WHAT THE TASK ASKS - Once the pictures are removed, return each record below exactly as written.

LISTED ENTRIES -
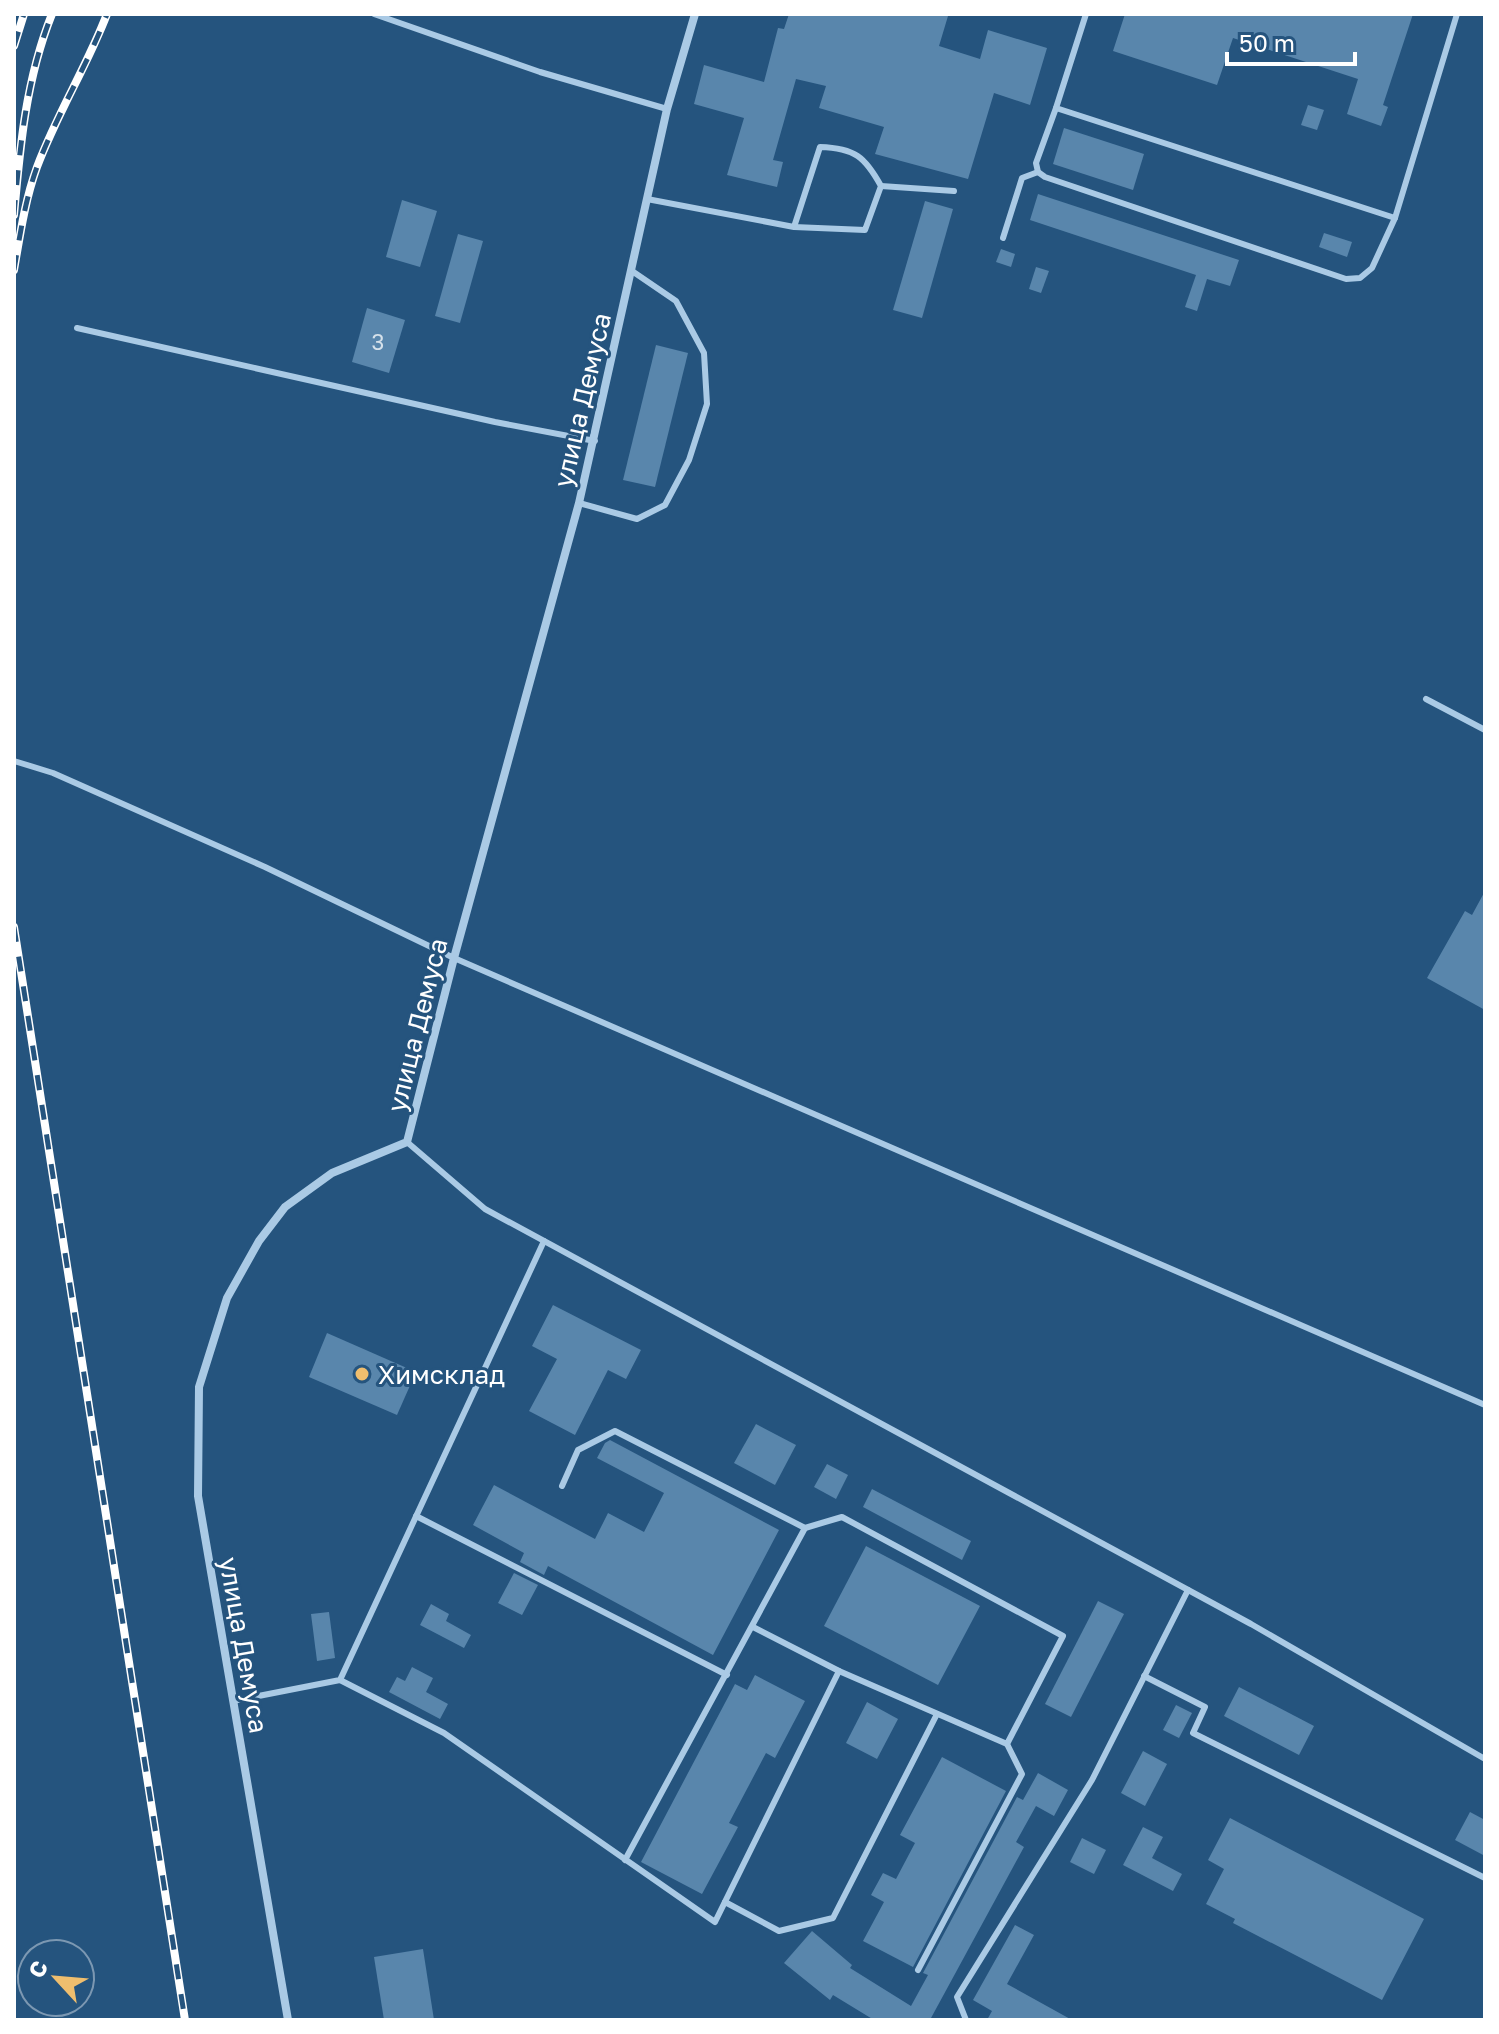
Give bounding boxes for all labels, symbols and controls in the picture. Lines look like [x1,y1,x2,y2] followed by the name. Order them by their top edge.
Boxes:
[1227,16,1355,66] scale bar
[1239,28,1295,57] text: 50 m
[547,310,617,490] street label: улица Демуса
[372,328,384,355] house number: 3
[380,935,454,1115] street label: улица Демуса
[378,1359,505,1390] place label: Химсклад
[353,1365,371,1383] marker: Химсклад
[213,1555,275,1735] street label: улица Демуса
[16,1938,96,2018] north arrow
[22,1956,53,1982] text: С

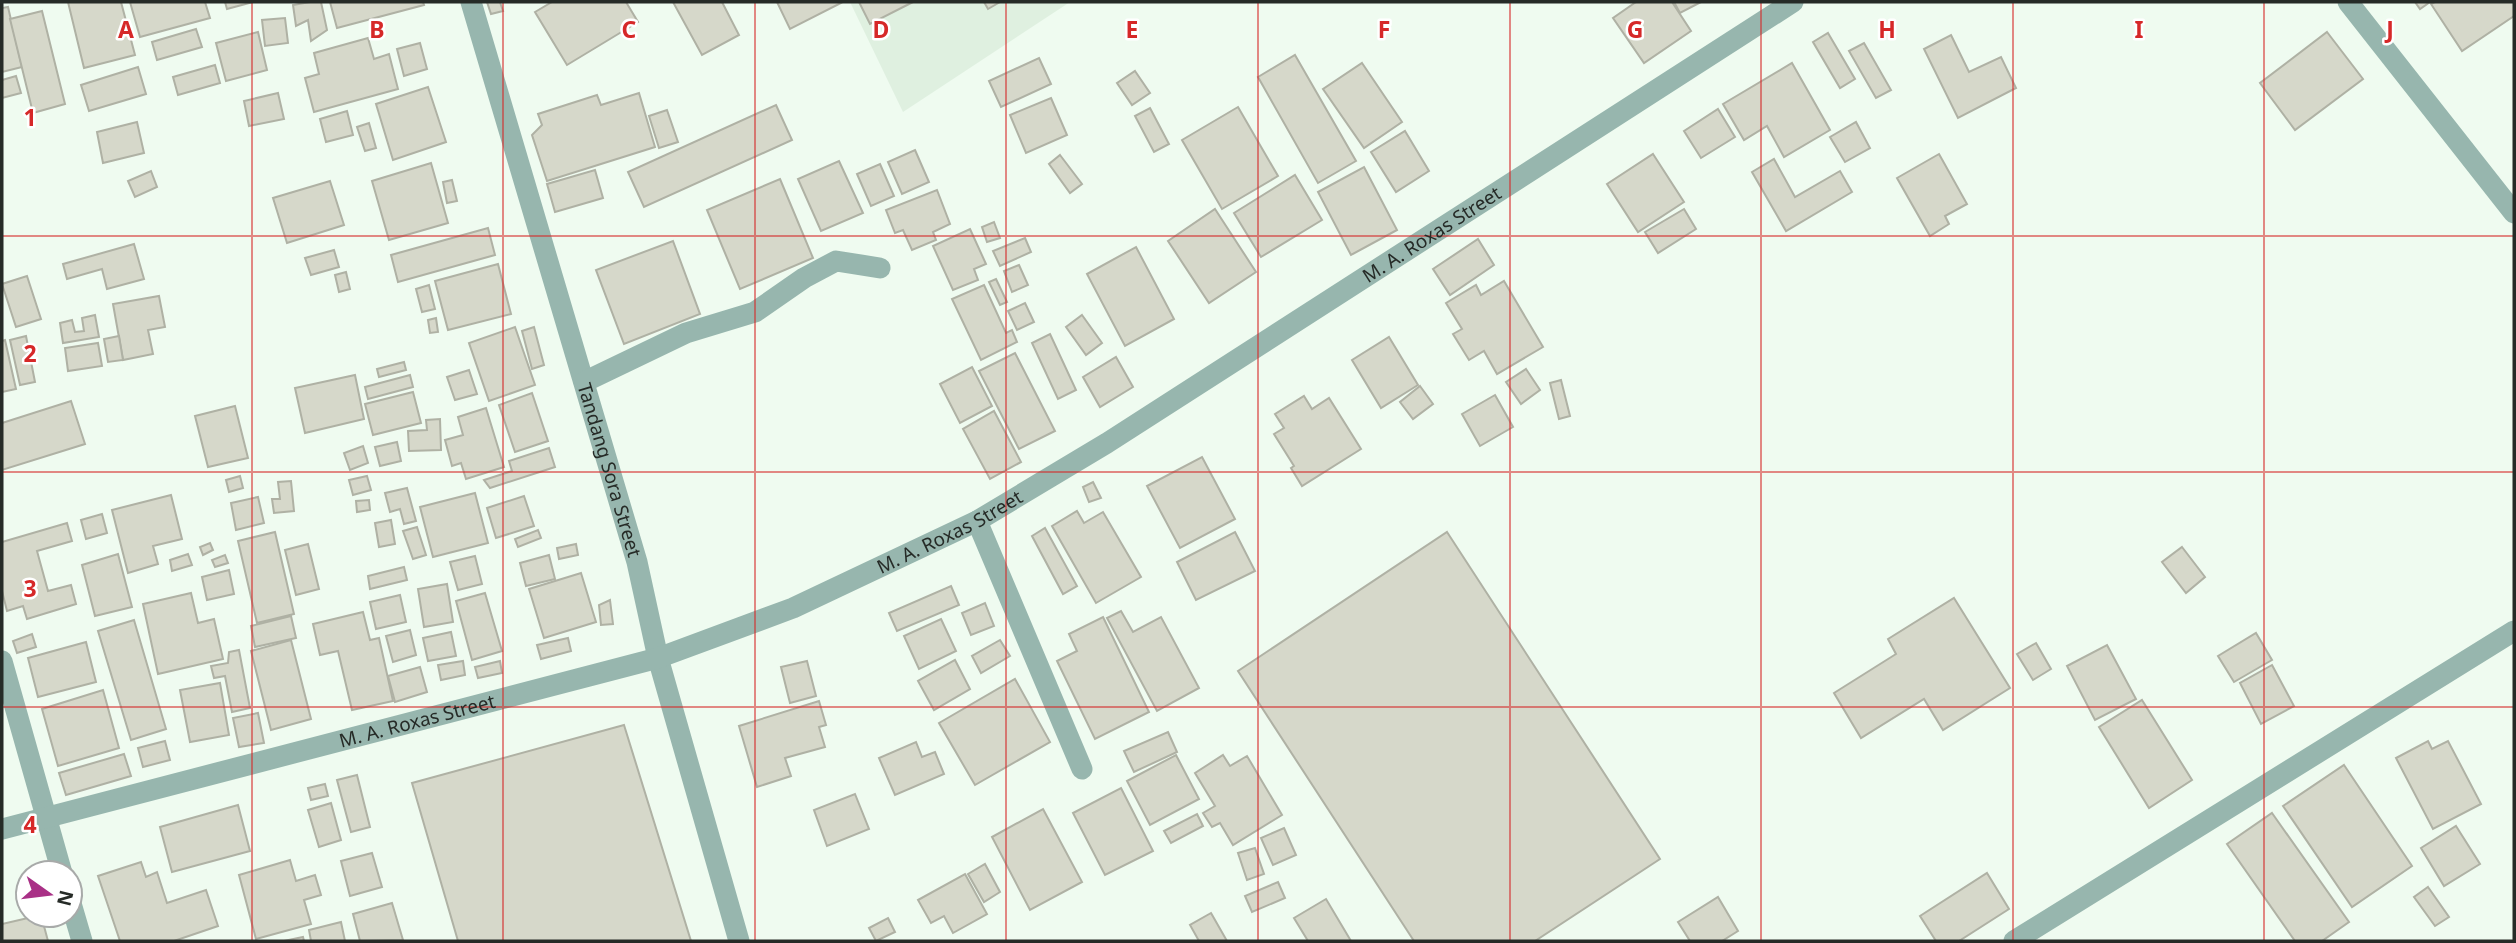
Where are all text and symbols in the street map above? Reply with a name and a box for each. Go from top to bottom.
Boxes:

RESPONSE BOX -
Give bounding boxes for all labels, symbols and controls in the picture. Lines look like [x1,y1,x2,y2] followed by the name. Order them by their top edge.
Boxes:
[1227,16,1355,66] scale bar
[1239,28,1295,57] text: 50 m
[547,310,617,490] street label: улица Демуса
[372,328,384,355] house number: 3
[380,935,454,1115] street label: улица Демуса
[378,1359,505,1390] place label: Химсклад
[353,1365,371,1383] marker: Химсклад
[213,1555,275,1735] street label: улица Демуса
[16,1938,96,2018] north arrow
[22,1956,53,1982] text: С

Where are all text and symbols in the street map above? Reply with a name and a box for each. Go from top to bottom.
Boxes:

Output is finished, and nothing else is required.